Enkele jaren geleden publiceerde hij “Le Déclin, la crise de l’Union européenne et la chute de la République romaine”, een boek dat hem een zekere bekendheid bezorgde als publieke intellectueel. Enkele jaren eerder werd hij aangesteld als hoofd van de leerstoel Romeinse Geschiedenis aan de Franstalige Universiteit van Brussel (ULB). Een jaar later zou het werk in het Duits verschijnen en een tijdje geleden kwam ook – eindelijk – een Nederlandstalige vertaling op de markt: “Op weg naar het Imperium. De crisis van de EU en de ondergang van de Romeinse republiek – historische parallellen”, uitgeven bij De Blauwe Tijger. We maakten er onmiddellijk een eerste aanknopingspunt voor ons gesprek van.

Romeinse Rijk

le-declin.jpg“Le Déclin” leverde u enige intellectuele bekendheid op. Vanwaar het idee om net de parallellen te onderzoeken tussen de toestand van de EU en het wegkwijnende Romeinse Rijk?

• GEGEVENS:
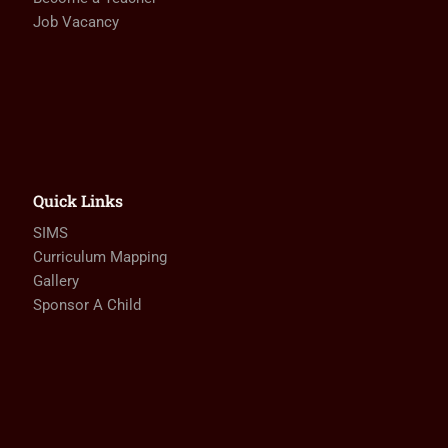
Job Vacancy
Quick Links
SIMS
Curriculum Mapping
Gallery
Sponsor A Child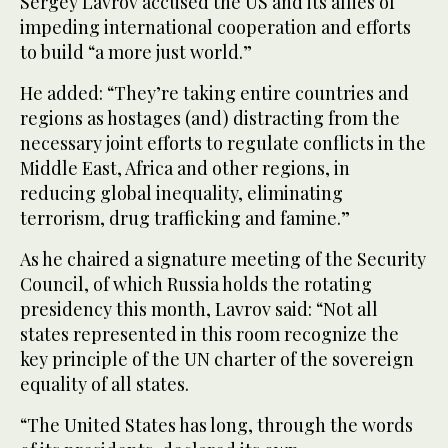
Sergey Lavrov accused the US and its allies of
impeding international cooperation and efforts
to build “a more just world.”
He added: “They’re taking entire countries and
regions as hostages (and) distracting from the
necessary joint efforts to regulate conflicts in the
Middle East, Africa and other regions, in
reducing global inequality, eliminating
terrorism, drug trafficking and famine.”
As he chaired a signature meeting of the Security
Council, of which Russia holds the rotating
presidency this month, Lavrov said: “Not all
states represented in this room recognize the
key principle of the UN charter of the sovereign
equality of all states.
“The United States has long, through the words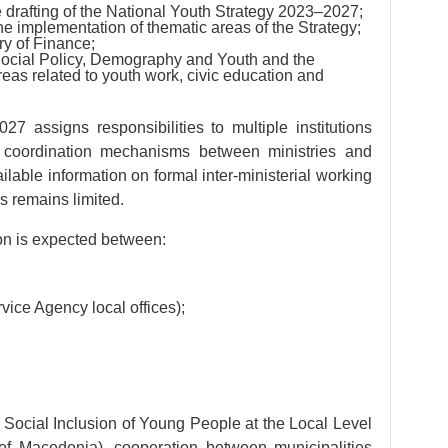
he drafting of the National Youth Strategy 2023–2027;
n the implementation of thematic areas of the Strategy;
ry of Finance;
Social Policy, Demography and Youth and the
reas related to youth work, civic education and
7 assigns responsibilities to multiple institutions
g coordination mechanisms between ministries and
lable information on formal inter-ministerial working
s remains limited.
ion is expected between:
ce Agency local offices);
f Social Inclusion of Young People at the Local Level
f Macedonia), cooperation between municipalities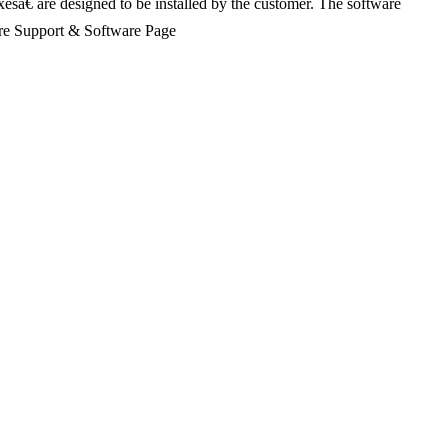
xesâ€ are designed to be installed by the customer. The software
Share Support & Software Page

...

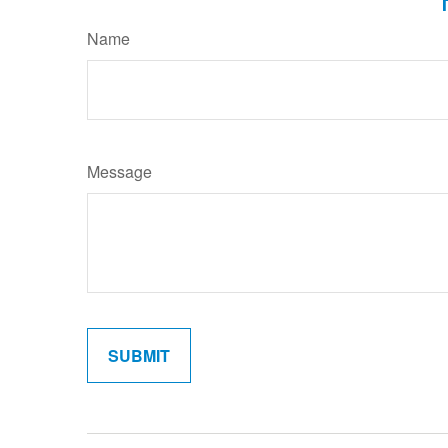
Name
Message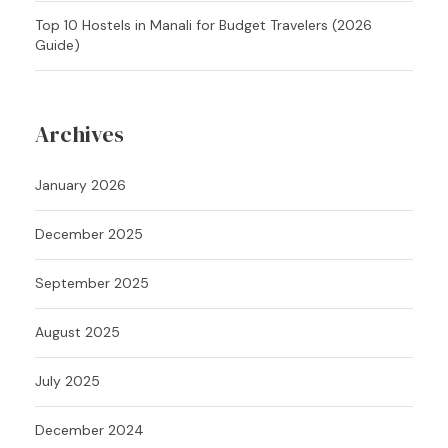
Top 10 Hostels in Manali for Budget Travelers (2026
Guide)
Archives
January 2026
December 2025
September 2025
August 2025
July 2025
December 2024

--

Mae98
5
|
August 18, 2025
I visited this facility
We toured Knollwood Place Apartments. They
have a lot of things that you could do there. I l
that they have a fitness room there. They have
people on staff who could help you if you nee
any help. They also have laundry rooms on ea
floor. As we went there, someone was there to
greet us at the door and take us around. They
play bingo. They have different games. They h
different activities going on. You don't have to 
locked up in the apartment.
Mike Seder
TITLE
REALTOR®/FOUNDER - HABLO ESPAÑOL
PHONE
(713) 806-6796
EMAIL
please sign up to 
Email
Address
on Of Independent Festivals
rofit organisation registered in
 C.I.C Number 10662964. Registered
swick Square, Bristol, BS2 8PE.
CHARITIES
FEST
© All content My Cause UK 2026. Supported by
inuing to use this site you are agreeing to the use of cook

• OPDRACHT: Schrijf uit de tekst over de EU en de Romeinse republiek het stuk van "Enkele jaren geleden" tot en met "wegkwijnende Romeinse Rijk?" woord voor woord over. De regels spelen hierbij geen enkele rol.

• OPLOSSING:
Enkele jaren geleden publiceerde hij “Le Déclin, la crise de l’Union européenne et la chute de la République romaine”, een boek dat hem een zekere bekendheid bezorgde als publieke intellectueel. Enkele jaren eerder werd hij aangesteld als hoofd van de leerstoel Romeinse Geschiedenis aan de Franstalige Universiteit van Brussel (ULB). Een jaar later zou het werk in het Duits verschijnen en een tijdje geleden kwam ook – eindelijk – een Nederlandstalige vertaling op de markt: “Op weg naar het Imperium. De crisis van de EU en de ondergang van de Romeinse republiek – historische parallellen”, uitgeven bij De Blauwe Tijger. We maakten er onmiddellijk een eerste aanknopingspunt voor ons gesprek van.

Romeinse Rijk

le-declin.jpg“Le Déclin” leverde u enige intellectuele bekendheid op. Vanwaar het idee om net de parallellen te onderzoeken tussen de toestand van de EU en het wegkwijnende Romeinse Rijk?